Politeness a Winning Strategy on Idaho Primary Day
I remember hearing a story about a man who moved to Idaho and took a job in school administration. During his first weeks in town, he was stunned when he would walk down the streets and strangers would greet him. They made eye contact, said hello, and often asked how his day was going. It was a culture shock. He had arrived from an urban setting where people rarely made eye contact and as if only to remind you they were aware of your presence. Like a defense mechanism.
Does Idaho nice also apply to politics? Maybe we’ve got some new evidence.
A Smile Opens Doors
Raul Labrador was right. He said Monday he had seen three polls and one had him winning a primary for state Attorney General by 14 points. It was spot on. He also refrained from calling his opponent names. He represents a wing of the party I wouldn’t describe as the establishment. Yet in other statewide races, his team failed across the board. Was it because they weren’t positive?
Over the last two years, I’ve heard many of the non-establishment candidates call Governor Brad Little a tyrant or Chicken Little. First, it sounds childish coming from a candidate. Brad Little may be a lot of things his opponents don’t like, but his public persona is very jovial. His campaign commercials were all positive and he was generally smiling.

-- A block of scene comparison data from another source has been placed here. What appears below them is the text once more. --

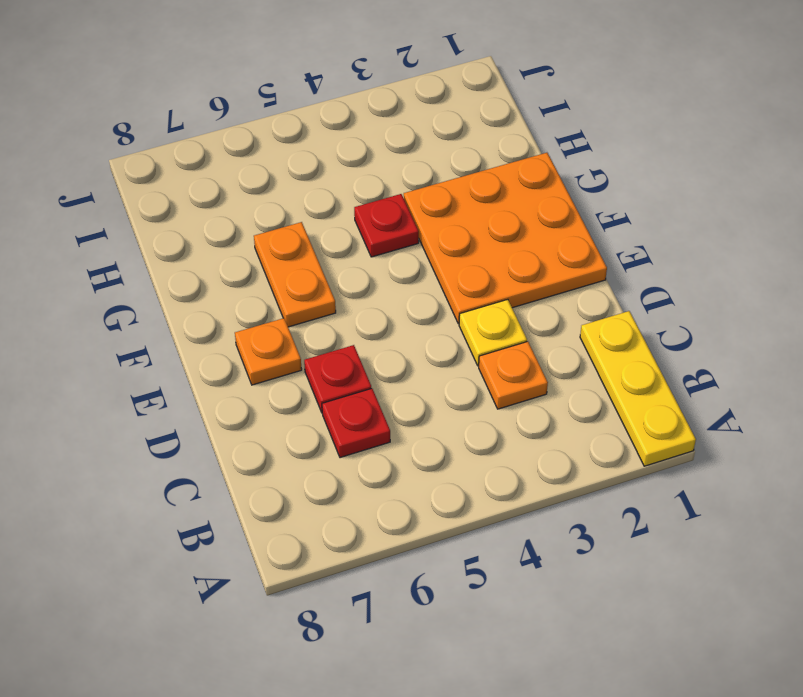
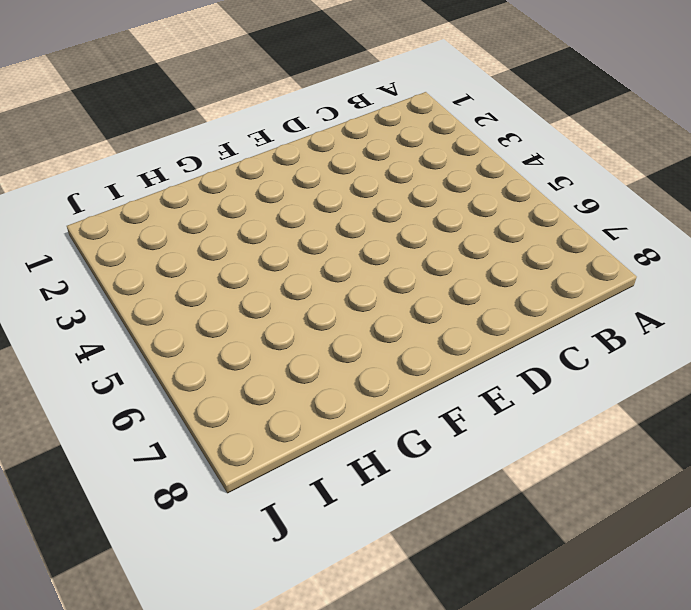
none -> yellow plate A1:C1 level 1
none -> orange plate C3 level 1

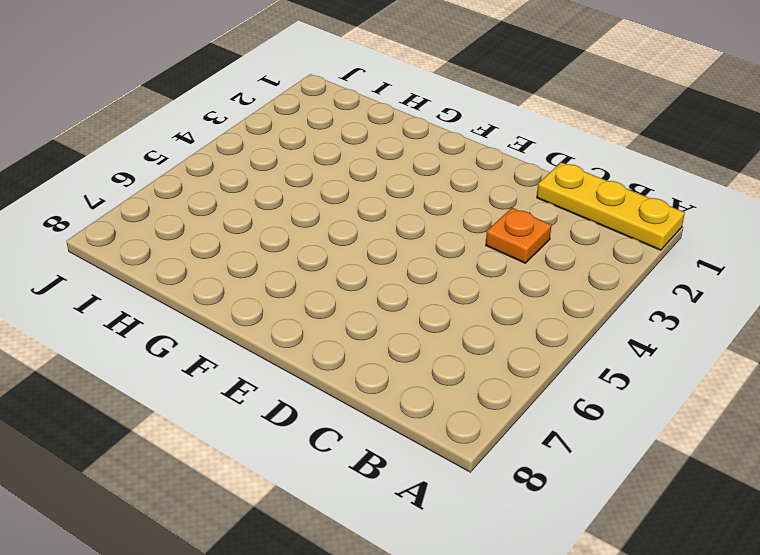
none -> red plate C6 level 1
none -> yellow plate D3 level 1

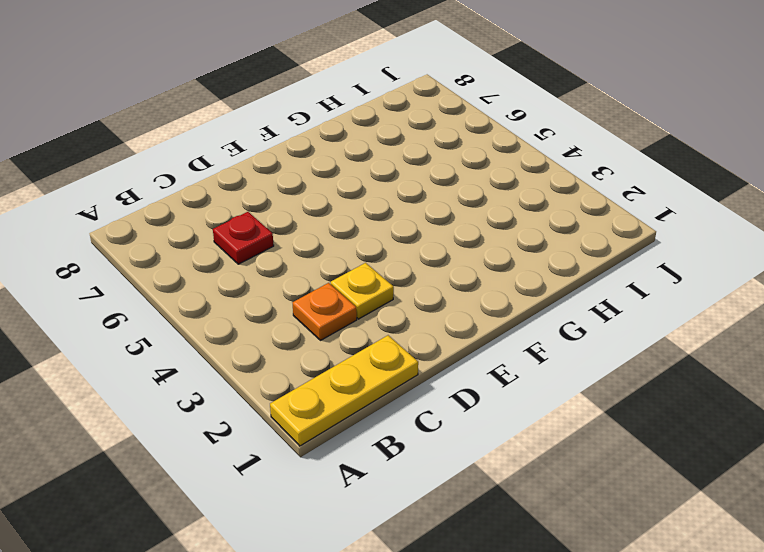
none -> red plate D6 level 1
none -> orange plate E1:G3 level 1

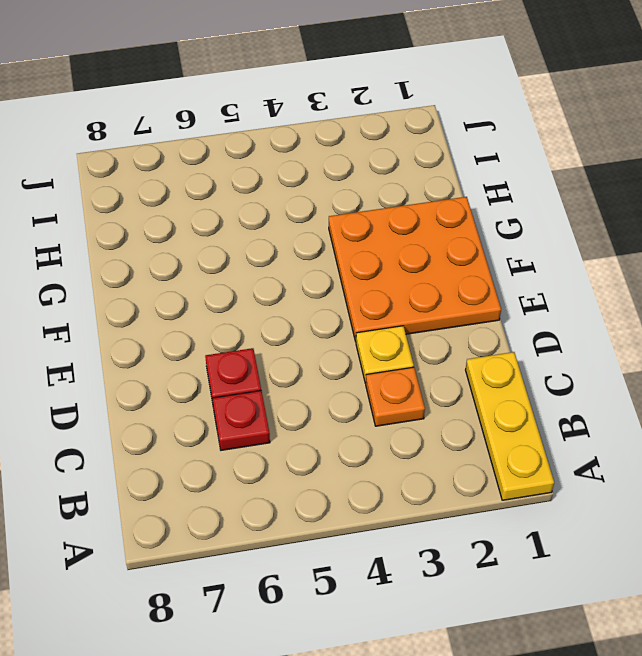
none -> orange plate E7 level 1
none -> orange plate F6:G6 level 1

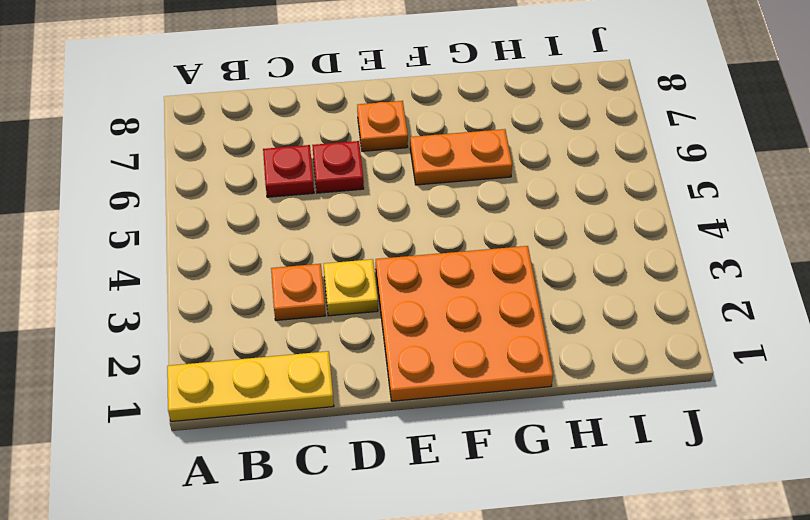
none -> red plate G4 level 1

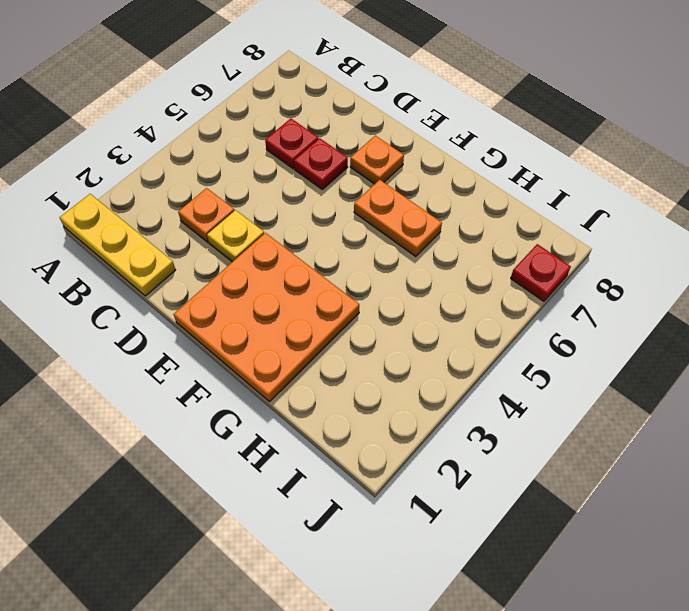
red plate J7 level 1 -> red plate G4 level 1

Positive Campaigns and Positive Thinking
I received about 14 tons of political mailings before Primary Day (a slight exaggeration) and whenever I saw a mailing from Labrador’s campaign, he was always beaming with a smile.
As of this writing, Glenneda Zuiderveld has a narrow lead over Jim Patrick for State Senate in District 24. She told me last week the two got along very well at candidate forums. The two are both people who smile easily. She had a TV commercial where she stood on the steps of the Capitol and calmly explained her faith and her conservative roots. She didn’t badmouth the incumbent. There may be lessons here for future candidates.
I jokingly told Labrador on Monday that name-calling should be left up to the talk show hosts. He laughed.